The next five days are incredibly painful as it becomes evident that CF apparently had sloppy information security practices, unreliable data backup systems, and an outdated incident response plan. How could this happen? Didn’t our IT guy check them out? How were the bad guys able to hack CF’s IT systems? A failure to install updated Microsoft security patches on their old Windows server appears to be the root cause. Problem is, the old server is where the data was stored. Ouch.

The Fallout

There is not enough Tylenol on planet earth to mitigate the resulting headaches suffered by your firm…and your clients. Unable to access critical law firm documents, briefs don’t get filed, court dates are continued, and judges and your opponents are incredulous when you try to explain what has happened. An important and very unhappy client tells you he is considering bringing a suit alleging a breach of your firm’s ethical requirement to use a reasonable duty of care in protecting their data.

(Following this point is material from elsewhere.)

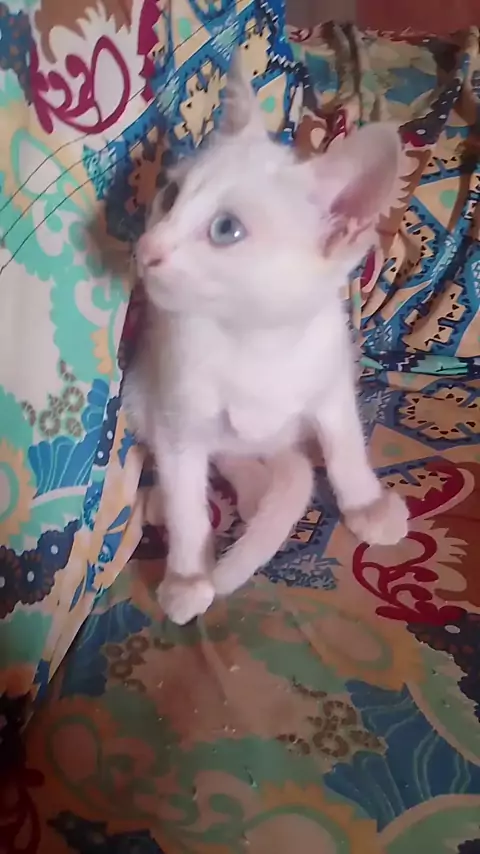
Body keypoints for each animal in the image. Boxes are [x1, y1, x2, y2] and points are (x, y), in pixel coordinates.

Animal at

After four days of drama, CF finally figures out how to pay the bitcoin ransom, but the bad guys break their promise to decrypt your files and demand a higher ransom  (this is not uncommon). The new ransom is paid, but the decryption keys do not work. In the aftermath, you and your firm’s IT team are forced to try to re-create and recover important files and documents from a hodgepodge of sources. Not pretty.

Adding Insult to Injury

The $500K contingent business interruption insurance claim is being challenged by the carrier because you failed to properly vet CF. The cyber insurance policy you purchased last year is full of holes since you did not identify key service providers on your policy’s schedules, as required by the underwriter.  The financial hit and reputational harm to your firm slowly becomes a nightmarish reality.Screen Shot 2017-05-23 at 11.46.36 AMReality Check

Lest you think this drama is being overplayed, think again. Contingent Business Interruption insurance issues were a major hot topic at Advisen this year and the landmines related to un-vetted subcontractors are significant. You may have world-class information security practices, policies, and technology in place, but what about your key suppliers? Readers will recall some of the recent incidents related to Amazon Web Server vulnerabilities, and the MS Office 365 security risks, (logging feature failures, for example) are well documented.

The Take-Aways

  1. Vet Your Vendors. Do some due diligence on those suppliers and partners that will be handling your company’s data. Get industry references and review their insurance policies. These key vendors may include cloud storage providers, web developers, employee benefits providers, accountants, and other professionals.
  2. Solid Service Agreements. Your contracts with service providers should permit you to audit their key systems. Require these contractors to perform an IT risk assessment. Any service agreement must also allow access to their IT systems (to conduct incident response investigations) in the event of an episode.
  3. Check Your Cyber Policy. The time to review your cyber policy and ensure it is up to speed is not during the heat of battle. Do it before an event occurs, and talk to your carrier about perceived gaps.
  4. Redundant. I say Redundant. Your company’s most critical data should never be stored in one place. Have solid backup systems in place, including on site and off site storage.
  5. Have a Plan. Gather your key stakeholders and create a defensible incident response plan. Test your plan with “table top” exercises twice per year.